Ayah, aku ingin memelukmu, tidak perduli berapa kali aku jatuh, kau ada untuk menopang ku. Ayah, bagiku, kau pahlawan ku, meskipun tidak begitu terlihat, tapi kau punya cara sendiri untuk menyayangi Anak - anakmu.
***
“Nia.” Suara itu sudah menggema sejak kesadarannya kembali. Nia menatap nanar pada sekeliling ruangan yang berwarna putih, Ia mendapati sosok pemuda yang ia kenali disana.
“Dika.” Suara lirih itu terdengar, Pemuda itu masih menggenggam tangan Nia dengan erat, Dika beranjak dari tempatnya, menjulurkan tangannya, mengusap kepala Nia dengan lembut.
“Kamu udah sadar?” Getir dari suaranya terdengar, Dika baru ingin bangkit dari tempatnya saat genggaman tangan Nia mencekalnya.
“Kamu mau kemana?” Tanya Nia dengan suara yang lemah.
“Saya mau panggil keluarga kamu.” Nia semakin menggenggam tangan Dika dengan kuat.
“Jangan tinggalin aku, sebentar aja.” Dika hanya bisa mengamini permintaan Nia, ia kembali duduk, kini tangannya mengusap kepala Nia perlahan.

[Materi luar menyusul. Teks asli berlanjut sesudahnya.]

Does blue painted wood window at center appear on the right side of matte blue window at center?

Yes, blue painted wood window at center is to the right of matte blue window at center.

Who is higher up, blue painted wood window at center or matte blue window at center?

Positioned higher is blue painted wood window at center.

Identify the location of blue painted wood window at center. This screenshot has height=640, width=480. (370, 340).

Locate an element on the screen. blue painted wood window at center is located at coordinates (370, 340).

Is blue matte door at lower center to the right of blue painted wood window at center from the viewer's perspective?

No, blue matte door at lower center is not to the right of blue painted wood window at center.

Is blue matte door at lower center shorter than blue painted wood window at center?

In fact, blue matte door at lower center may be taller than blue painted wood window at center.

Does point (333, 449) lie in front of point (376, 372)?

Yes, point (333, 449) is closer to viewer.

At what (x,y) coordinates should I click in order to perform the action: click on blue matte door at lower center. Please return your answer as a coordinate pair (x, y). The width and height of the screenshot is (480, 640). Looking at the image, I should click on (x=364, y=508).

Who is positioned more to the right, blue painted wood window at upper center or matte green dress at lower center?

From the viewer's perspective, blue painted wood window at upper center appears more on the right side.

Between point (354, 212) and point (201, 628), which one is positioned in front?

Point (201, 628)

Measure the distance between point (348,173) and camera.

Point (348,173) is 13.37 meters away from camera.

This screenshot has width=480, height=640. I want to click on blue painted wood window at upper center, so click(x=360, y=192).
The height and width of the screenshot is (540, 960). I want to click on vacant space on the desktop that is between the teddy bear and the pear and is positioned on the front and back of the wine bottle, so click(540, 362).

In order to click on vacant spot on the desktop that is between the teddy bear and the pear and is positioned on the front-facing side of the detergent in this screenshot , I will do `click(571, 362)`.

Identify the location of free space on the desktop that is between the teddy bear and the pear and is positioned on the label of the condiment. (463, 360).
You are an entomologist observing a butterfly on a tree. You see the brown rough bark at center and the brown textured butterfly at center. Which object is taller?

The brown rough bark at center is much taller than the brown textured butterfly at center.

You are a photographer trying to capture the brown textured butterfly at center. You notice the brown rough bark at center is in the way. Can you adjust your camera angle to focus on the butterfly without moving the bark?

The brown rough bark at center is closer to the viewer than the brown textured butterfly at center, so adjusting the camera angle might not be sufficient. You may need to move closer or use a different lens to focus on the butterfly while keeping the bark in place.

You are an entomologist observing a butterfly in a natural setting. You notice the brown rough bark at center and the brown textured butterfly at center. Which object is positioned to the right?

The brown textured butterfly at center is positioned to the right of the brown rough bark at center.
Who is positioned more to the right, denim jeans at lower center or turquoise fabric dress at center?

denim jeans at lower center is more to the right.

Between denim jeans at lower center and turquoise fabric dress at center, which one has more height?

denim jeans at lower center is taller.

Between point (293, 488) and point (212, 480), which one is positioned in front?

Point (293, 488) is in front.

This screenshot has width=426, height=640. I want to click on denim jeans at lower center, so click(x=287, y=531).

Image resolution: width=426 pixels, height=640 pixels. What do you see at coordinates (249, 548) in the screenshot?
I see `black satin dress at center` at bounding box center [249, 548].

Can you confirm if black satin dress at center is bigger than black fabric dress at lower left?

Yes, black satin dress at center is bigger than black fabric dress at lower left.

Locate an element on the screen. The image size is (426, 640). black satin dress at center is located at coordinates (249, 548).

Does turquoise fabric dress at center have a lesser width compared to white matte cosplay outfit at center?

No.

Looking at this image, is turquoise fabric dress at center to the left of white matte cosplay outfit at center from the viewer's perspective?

“Waktu aku udah ga lama lagi, Dika.” Suara Nia semakin lirih, namun masih bisa di dengar oleh Dika.
“Kamu jangan ngomong gitu, kamu kuat, kamu bisa lewatin ini.”
“Jangan tinggalin aku disisa waktu aku ini ya.”
“Sssttt, ga boleh ngomong gitu Nia, saya yakin kamu bisa lewatin ini semua.” Dika masih mencoba meyakinkan Dika.
“Nia..” Suara Bu Sarah terdengar dari ambang pintu, Bu Sarah melihat Nia yang sudah siuman, dengan segera ia menghampirinya.
“Kamu udah bangun sayang.” Ujar Bu Sarah seraya mengusap puncak kepala Nia, Siapapun bisa mendengar getir khawatir dari suara Bu Sarah.
“Bu, Aya gimana? Udah ada kabar?” Pertanyaan Nia membuat Bu Sarah mematung, ia mencoba menatap pada pemuda dihadapannya, lewat tatapan mata, Dika meminta Bu Sarah untuk menceritakan bahwa semuanya baik – baik saja.
“Aya baik – baik aja, dia ada dirumah sekarang.”
“Terus kenapa Aya ga dateng ke sini Bu?” Nia memegang punggung tangan Bu Sarah, tatapannya terlihat begitu memohon padanya.
“Aku harus ketemu Aya bu, waktu aku gak banyak lagi.” Kalimat Nia yang terus berulang seperti itu, menjadi belati tak kasat mata yang menusuk jantung mereka.
“Aku mau minta maaf sama Aya, aku udah bohongi dia selama ini, dia pasti terpukul banget karena tau kenyataannya kalau dia bukan anak Mama, bukan adik aku.”
“Kamu lebih baik istirahat dulu, kamu harus pulih dulu, memangnya kamu pikir Aya bakal baik – baik aja liat kamu kaya gini?” Nia menghela nafas, ia menyetujui kalimat Dika, ada benarnya kata Dika, tidak mungkin Aya baik – baik saja melihat dirinya yang seperti ini.
“Kepala kamu kenapa?” Nia baru menyadari perban yang melilit dikepala Dika.